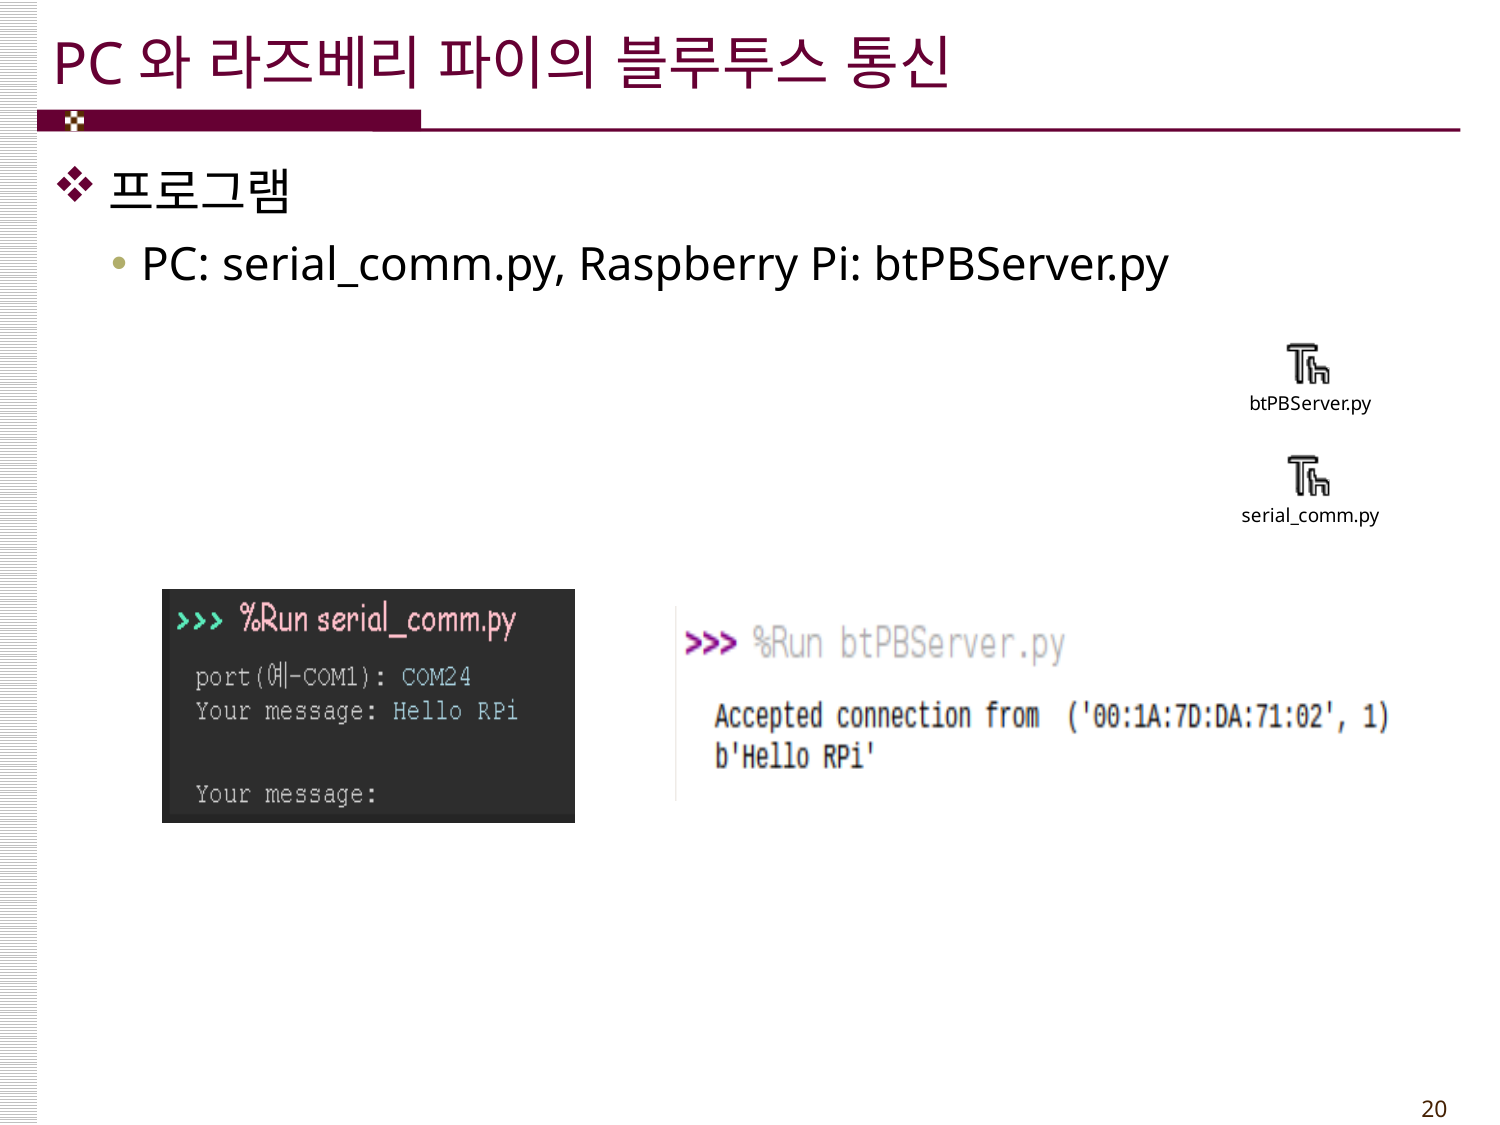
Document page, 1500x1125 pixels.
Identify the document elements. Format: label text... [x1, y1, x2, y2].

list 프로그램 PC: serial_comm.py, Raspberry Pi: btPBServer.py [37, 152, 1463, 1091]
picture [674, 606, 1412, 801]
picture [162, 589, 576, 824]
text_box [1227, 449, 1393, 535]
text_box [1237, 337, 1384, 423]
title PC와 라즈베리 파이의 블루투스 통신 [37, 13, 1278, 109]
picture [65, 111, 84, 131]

• What is needed:
Return exactly the lines of the data, and only those, from the line with "Identify the document" through the last line, inclusive.

• Solution to this exercise:
Identify the document elements. Format: label text... [x1, y1, x2, y2].

list 프로그램 PC: serial_comm.py, Raspberry Pi: btPBServer.py [37, 152, 1463, 1091]
picture [674, 606, 1412, 801]
picture [162, 589, 576, 824]
text_box [1227, 449, 1393, 535]
text_box [1237, 337, 1384, 423]
title PC와 라즈베리 파이의 블루투스 통신 [37, 13, 1278, 109]
picture [65, 111, 84, 131]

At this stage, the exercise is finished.